Oklahoma State Cowboys quarterback Brandon Weeden is coming off a record-setting season which put him in the Heisman conversation and elevated his NFL draft stock to surprising heights.
But there’s one problem. He’s 28 years old.
In a younger man’s body, Weeden’s talents may have earned him a late 1st-round grade from some scouts, but draft prospects – especially quarterbacks – are graded as much on their current ability, as their potential to improve. And just how much room for improvement is left in a 28 year old?
Where Weeden should be drafted will be an interesting debate to follow in the upcoming months. In 2011, 19 different quarterbacks younger than Weeden started at least five games in the NFL, many of whom could be acquired at a relatively cheap price this offseason. Alex Smith (unrestricted free agent) may be the most highly sought after, but will likely re-sign with San Francisco.

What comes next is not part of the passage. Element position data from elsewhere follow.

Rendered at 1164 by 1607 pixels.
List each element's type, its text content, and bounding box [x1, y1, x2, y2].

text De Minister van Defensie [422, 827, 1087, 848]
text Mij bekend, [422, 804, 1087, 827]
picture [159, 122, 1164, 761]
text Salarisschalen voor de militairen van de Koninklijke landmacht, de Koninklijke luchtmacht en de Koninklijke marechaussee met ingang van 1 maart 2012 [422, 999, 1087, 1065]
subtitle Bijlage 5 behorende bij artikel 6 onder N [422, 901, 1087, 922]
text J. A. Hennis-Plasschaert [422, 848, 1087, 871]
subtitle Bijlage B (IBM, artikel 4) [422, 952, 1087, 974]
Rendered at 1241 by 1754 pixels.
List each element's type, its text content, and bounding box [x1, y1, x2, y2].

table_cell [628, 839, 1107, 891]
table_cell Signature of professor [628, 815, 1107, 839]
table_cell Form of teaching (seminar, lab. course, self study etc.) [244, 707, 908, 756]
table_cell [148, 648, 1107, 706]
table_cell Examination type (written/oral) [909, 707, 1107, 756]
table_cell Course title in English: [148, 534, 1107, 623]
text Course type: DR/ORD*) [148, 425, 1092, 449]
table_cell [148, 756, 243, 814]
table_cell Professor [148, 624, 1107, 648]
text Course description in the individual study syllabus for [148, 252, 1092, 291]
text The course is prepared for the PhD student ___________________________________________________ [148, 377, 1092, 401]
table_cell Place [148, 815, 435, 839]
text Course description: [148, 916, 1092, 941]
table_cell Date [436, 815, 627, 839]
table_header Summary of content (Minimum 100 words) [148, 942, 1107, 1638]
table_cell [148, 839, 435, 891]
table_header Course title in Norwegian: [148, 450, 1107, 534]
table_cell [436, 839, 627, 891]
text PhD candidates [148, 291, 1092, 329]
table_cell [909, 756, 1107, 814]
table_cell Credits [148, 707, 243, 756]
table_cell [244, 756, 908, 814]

Others, such as T.J. Yates, John Skelton or perhaps even Mark Sanchez could be available on the trade market.
And this list doesn’t even include others such as Chad Henne and Matt Flynn, both unrestricted free agents, who could be given an opportunity as starters elsewhere in 2012.
So who would you rather have, an unproven Brandon Weeden or a player roughly the same age who is, to some extent, a proven commodity?
While some teams may prefer Weeden, unfortunately he has little value to anyone not interested in his services as a starter. As a 28-year-old rookie, his value as a developmental prospect is limited. If you don’t envision him helping your team within the next three years, why spend a pick on Weeden, when you could spend a similar pick on a prospect with more long-term upside such as Brock Osweiler or B.J. Coleman?